THE TASK:
Exactly as they appear, set down all of the records.

Transcribed page contents:
------------------------------------------------------------

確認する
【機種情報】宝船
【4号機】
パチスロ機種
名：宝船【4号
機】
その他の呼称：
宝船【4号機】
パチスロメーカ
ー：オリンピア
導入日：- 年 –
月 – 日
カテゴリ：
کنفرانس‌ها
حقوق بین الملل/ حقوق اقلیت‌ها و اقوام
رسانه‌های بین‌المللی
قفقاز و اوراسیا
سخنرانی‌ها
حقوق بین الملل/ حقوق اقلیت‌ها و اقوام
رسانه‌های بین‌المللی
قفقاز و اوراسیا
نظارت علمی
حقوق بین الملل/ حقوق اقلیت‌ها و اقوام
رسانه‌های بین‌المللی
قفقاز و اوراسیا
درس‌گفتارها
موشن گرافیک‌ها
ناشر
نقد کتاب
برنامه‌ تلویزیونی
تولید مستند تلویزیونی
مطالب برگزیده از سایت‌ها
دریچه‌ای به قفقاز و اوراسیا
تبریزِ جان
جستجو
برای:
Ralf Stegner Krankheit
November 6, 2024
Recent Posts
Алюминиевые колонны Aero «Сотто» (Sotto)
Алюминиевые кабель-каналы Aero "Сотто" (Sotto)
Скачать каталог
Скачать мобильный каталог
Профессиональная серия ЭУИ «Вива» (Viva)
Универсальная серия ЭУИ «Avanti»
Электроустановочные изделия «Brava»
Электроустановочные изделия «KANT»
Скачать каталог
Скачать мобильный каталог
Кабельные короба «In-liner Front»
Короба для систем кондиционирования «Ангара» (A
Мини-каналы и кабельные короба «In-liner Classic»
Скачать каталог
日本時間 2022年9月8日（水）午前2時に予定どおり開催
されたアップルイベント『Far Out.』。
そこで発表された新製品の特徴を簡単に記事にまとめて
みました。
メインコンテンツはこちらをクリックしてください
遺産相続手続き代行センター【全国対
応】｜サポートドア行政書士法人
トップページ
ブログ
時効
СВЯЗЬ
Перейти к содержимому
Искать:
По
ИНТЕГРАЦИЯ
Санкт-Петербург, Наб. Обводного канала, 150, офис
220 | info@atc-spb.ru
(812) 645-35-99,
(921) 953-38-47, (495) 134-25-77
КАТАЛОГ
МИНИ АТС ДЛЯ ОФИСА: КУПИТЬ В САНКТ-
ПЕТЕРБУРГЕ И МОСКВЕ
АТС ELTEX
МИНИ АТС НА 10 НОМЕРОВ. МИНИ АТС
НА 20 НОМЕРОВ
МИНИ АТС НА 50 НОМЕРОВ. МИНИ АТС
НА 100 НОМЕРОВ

------------------------------------------------------------

RESULT FOR THIS EXERCISE:
確認する
【機種情報】宝船
【4号機】
パチスロ機種
名：宝船【4号
機】
その他の呼称：
宝船【4号機】
パチスロメーカ
ー：オリンピア
導入日：- 年 –
月 – 日
カテゴリ：
کنفرانس‌ها
حقوق بین الملل/ حقوق اقلیت‌ها و اقوام
رسانه‌های بین‌المللی
قفقاز و اوراسیا
سخنرانی‌ها
حقوق بین الملل/ حقوق اقلیت‌ها و اقوام
رسانه‌های بین‌المللی
قفقاز و اوراسیا
نظارت علمی
حقوق بین الملل/ حقوق اقلیت‌ها و اقوام
رسانه‌های بین‌المللی
قفقاز و اوراسیا
درس‌گفتارها
موشن گرافیک‌ها
ناشر
نقد کتاب
برنامه‌ تلویزیونی
تولید مستند تلویزیونی
مطالب برگزیده از سایت‌ها
دریچه‌ای به قفقاز و اوراسیا
تبریزِ جان
جستجو
برای:
Ralf Stegner Krankheit
November 6, 2024
Recent Posts
Алюминиевые колонны Aero «Сотто» (Sotto)
Алюминиевые кабель-каналы Aero "Сотто" (Sotto)
Скачать каталог
Скачать мобильный каталог
Профессиональная серия ЭУИ «Вива» (Viva)
Универсальная серия ЭУИ «Avanti»
Электроустановочные изделия «Brava»
Электроустановочные изделия «KANT»
Скачать каталог
Скачать мобильный каталог
Кабельные короба «In-liner Front»
Короба для систем кондиционирования «Ангара» (A
Мини-каналы и кабельные короба «In-liner Classic»
Скачать каталог
日本時間 2022年9月8日（水）午前2時に予定どおり開催
されたアップルイベント『Far Out.』。
そこで発表された新製品の特徴を簡単に記事にまとめて
みました。
メインコンテンツはこちらをクリックしてください
遺産相続手続き代行センター【全国対
応】｜サポートドア行政書士法人
トップページ
ブログ
時効
СВЯЗЬ
Перейти к содержимому
Искать:
По
ИНТЕГРАЦИЯ
Санкт-Петербург, Наб. Обводного канала, 150, офис
220 | info@atc-spb.ru
(812) 645-35-99,
(921) 953-38-47, (495) 134-25-77
КАТАЛОГ
МИНИ АТС ДЛЯ ОФИСА: КУПИТЬ В САНКТ-
ПЕТЕРБУРГЕ И МОСКВЕ
АТС ELTEX
МИНИ АТС НА 10 НОМЕРОВ. МИНИ АТС
НА 20 НОМЕРОВ
МИНИ АТС НА 50 НОМЕРОВ. МИНИ АТС
НА 100 НОМЕРОВ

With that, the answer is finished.